[WHAT TO WORK ON]: Go through the entries below and give the number of lines that have the string "Gemini", and only that.

━━ INPUT RECORDS ━━

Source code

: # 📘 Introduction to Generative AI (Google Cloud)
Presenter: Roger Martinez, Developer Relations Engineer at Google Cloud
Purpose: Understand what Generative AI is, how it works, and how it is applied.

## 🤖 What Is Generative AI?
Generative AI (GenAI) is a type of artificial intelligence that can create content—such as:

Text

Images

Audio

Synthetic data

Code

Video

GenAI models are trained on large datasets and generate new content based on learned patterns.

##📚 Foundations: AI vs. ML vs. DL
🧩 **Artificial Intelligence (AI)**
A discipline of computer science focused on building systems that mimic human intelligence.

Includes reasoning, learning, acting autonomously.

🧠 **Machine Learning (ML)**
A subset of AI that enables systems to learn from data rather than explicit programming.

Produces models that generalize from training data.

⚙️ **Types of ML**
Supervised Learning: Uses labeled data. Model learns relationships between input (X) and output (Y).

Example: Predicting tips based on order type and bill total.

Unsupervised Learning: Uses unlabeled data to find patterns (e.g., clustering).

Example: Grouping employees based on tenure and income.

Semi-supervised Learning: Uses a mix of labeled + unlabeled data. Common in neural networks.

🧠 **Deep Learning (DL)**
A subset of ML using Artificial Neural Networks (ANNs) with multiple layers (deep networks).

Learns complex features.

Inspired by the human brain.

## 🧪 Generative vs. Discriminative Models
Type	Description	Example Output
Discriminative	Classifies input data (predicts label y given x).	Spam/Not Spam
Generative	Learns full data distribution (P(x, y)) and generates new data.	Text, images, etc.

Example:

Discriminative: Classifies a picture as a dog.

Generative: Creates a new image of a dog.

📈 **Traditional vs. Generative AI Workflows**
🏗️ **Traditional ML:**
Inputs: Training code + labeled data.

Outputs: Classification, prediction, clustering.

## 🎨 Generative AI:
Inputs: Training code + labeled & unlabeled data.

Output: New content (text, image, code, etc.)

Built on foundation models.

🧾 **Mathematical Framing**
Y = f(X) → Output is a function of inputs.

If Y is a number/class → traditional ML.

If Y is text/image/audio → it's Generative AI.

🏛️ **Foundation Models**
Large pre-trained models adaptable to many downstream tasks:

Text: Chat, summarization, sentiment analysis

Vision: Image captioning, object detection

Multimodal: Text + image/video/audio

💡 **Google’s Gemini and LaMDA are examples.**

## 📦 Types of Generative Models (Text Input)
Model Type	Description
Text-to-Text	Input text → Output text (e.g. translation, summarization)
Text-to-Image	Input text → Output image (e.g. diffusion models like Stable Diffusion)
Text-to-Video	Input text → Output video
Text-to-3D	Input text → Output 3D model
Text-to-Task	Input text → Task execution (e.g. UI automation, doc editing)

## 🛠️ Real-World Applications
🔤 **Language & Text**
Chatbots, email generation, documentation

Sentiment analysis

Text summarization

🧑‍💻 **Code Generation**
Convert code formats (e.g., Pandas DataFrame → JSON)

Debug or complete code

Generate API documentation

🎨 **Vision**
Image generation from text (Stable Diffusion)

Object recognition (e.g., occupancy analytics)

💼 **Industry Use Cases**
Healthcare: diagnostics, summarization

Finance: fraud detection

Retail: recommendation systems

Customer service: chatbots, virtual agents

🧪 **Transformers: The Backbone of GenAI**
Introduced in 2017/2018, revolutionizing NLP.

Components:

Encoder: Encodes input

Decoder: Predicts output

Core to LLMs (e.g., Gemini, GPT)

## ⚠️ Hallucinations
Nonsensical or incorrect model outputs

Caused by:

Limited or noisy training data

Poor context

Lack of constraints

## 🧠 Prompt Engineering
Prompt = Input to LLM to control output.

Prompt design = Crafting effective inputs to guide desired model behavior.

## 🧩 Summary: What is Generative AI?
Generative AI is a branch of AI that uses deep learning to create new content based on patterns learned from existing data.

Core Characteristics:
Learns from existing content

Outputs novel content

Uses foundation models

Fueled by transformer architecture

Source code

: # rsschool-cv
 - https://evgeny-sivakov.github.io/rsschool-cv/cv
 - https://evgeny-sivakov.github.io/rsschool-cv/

━━━

[WORKED SOLUTION]: 2